L’essere umano invece lo fa, e difatti è lui a trovarsi davanti a Caronte, a un passo dall’abisso senza ritorno, come inerte, spossato, svuotato di ogni energia… O addirittura dormiente intorno a Minosse, a un passo dall’essere giudicato per l’eternità.
Claudio Sacchi pone uomo e donna sulla stessa bilancia, come a ribadire una volta di più che siamo in parità di condizione. Il fiume è rosso, ma loro niente, non reagiscono nemmeno…
Dante nel Minotauro ha dipinto addosso un malessere che raggiunge anche me. Nella sua selva non vedo bestie feroci, ma rovine con catene, facce scolpite e tronchi di corpi senza un punto di collegamento. Le rovine ci rimandano alla storia antica, e questo ci appassiona sempre; qui però sembrano buttate tutte nello stesso mucchio, con un gran senso di abbandono…
Dante che guarda, che ha un mancamento, che si guarda indietro Alle Porte di Dite… e i 1000 demoni dove sono?
Forse non dipingendoli, Sacchi vuol farci capire che siamo noi che non li vogliamo vedere? O forse ci sono, ma non si vedono? E allora Sacchi vuol farci intendere che siamo noi a considerarli piccoli?
Caronte arriva in lontananza su una barca a tre posti. Qui la ressa descritta nel poema non si vede, ma i suoi occhi fiammeggianti sì. Lo aspettano sulla terraferma (ho evitato di metterli in foto) un uomo apparentemente rilassato (o rassegnato?), con gli occhi chiusi, e a un lato una donna accasciata incatenata al collo (uccisa?).
Una barca a tre posti e un panorama apparentemente “tranquillo” nonostante la scena indichi quella che è l’anticamera del luogo ultimo più spaventoso.
Eppure nessuno ci fa caso. Arriva il nocchiero a caricare anime, non è uno che lavora nei trasporti… Sono vicini ad essere gettati, eppure niente… non un minimo accenno di volontà.
Manca del tutto la vita.
Virgilio è in veste bianca e con volto pulito. Probabilmente conserva il vestito come simbolo di correttezza e dignità, e forse anche per avvicinarsi meglio a Dante, per ispirargli fiducia. Anche lui è nell’Inferno, ma nell’unico luogo esente da violenza.

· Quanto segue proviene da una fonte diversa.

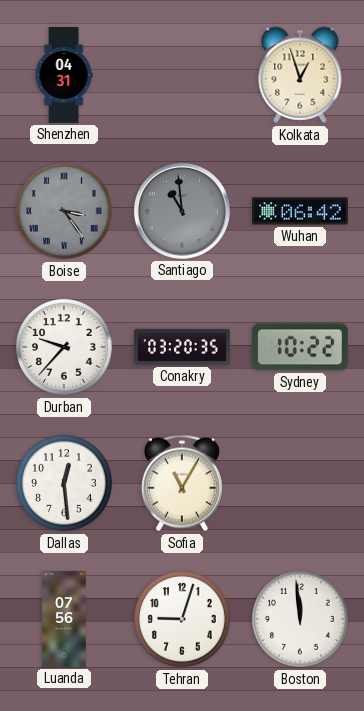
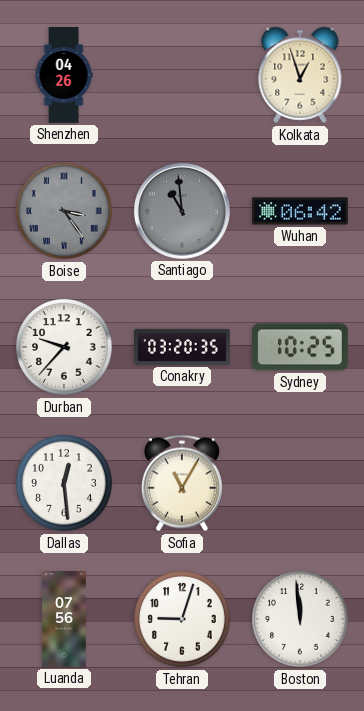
Shenzhen: 04:31 -> 04:26
Sydney: 10:22 -> 10:25
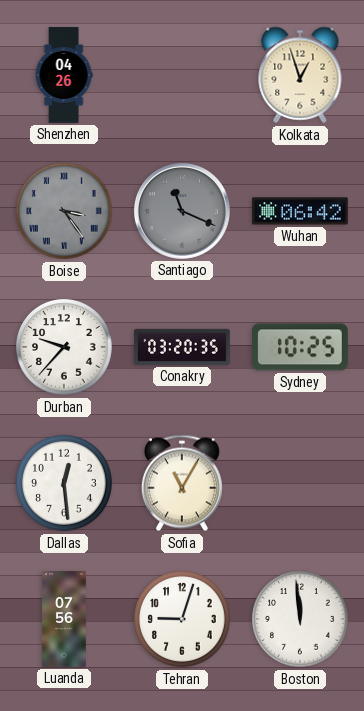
Santiago: 10:59 -> 11:19
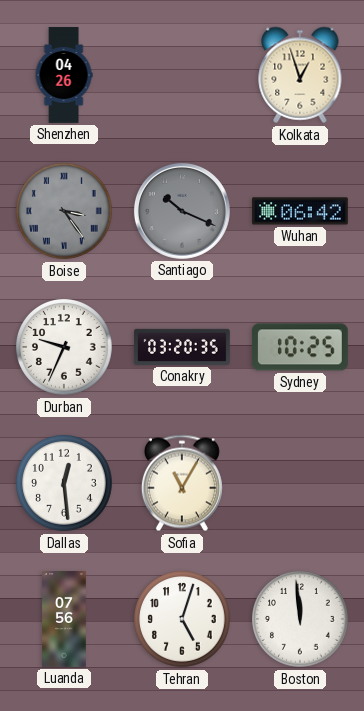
Santiago: 11:19 -> 10:19
Durban: 9:37 -> 9:34
Tehran: 9:03 -> 5:03
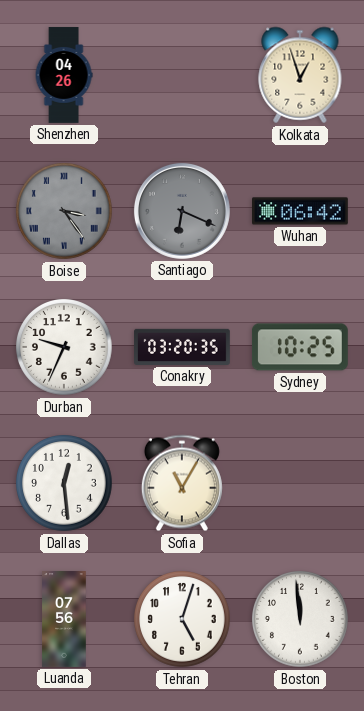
Santiago: 10:19 -> 6:19
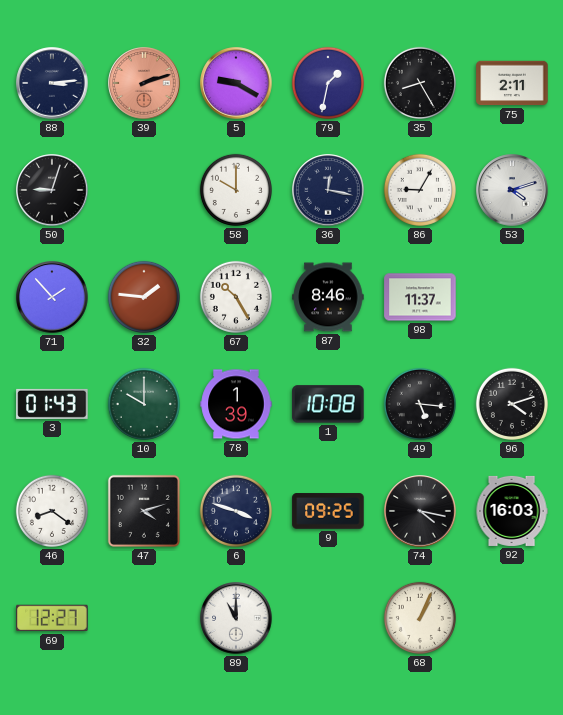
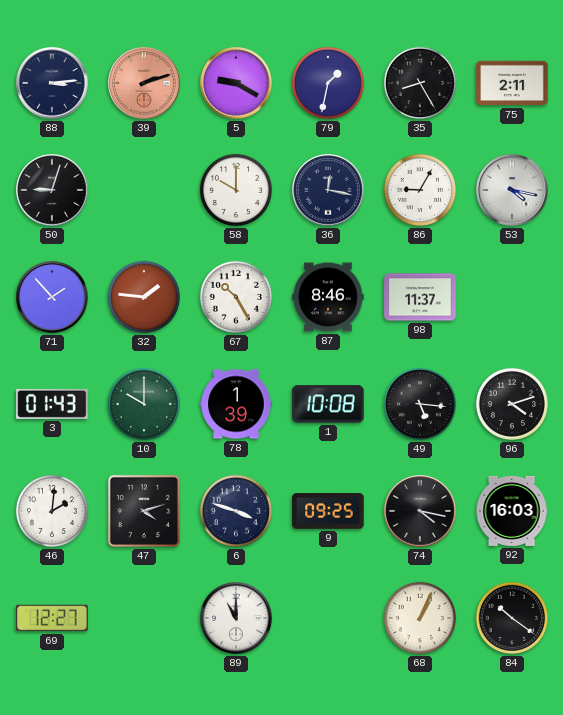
53: 4:12 -> 4:17
46: 8:21 -> 2:01
84: none -> 10:21
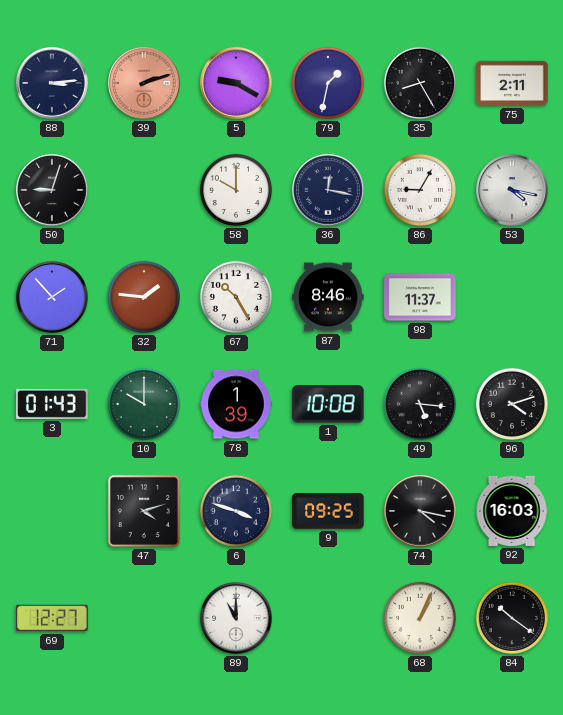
46: 2:01 -> none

Quello qui sotto invece è Paolo e Francesca che rende al meglio l’idea di corpi che sanno di trasporto dei sensi, senza valore di intimità, come certe immagini mercificate. Non le figure che avrebbe dipinto Caravaggio, che se prendiamo la Gorgone, quella sì che fa più paura.
No. Sono figure familiari, uguali a tante di quelle che siamo abituati a vedere. Qui però senza più nessuna maschera. Dante è ben cosciente che quello che in questa vita non si vede, un giorno sarà esposto.
Il nudo biblico non è tanto fisico, quanto quello dell’anima, cioè: chi sei veramente?
Transito in questi pensieri mentre arrivo davanti a Lucifero, e mi sento male… Avete mai visto un animale che ringhia? Io in un modellino di lupo anni fa al castello di Susa.
Un animale che ringhia però lo fa sulla base di un istinto. Questo qui è come quando Dante arriva davanti ai giganti nella parte ultima e più profonda dell’Inferno; non sono animali.
Hanno una volontà.
È tutto troppo normalizzato, e se ne sente l’eccesso. Non è la fisicità parte integrante dell’ essere, ma una carnalità fine a se stessa, che ti prende e ti toglie, che non lascia niente, e anzi desertifica dentro.
Bravissimo Sacchi. Ha centrato il tema al cuore.
Tanto che io fremo per uscire a riveder le stelle.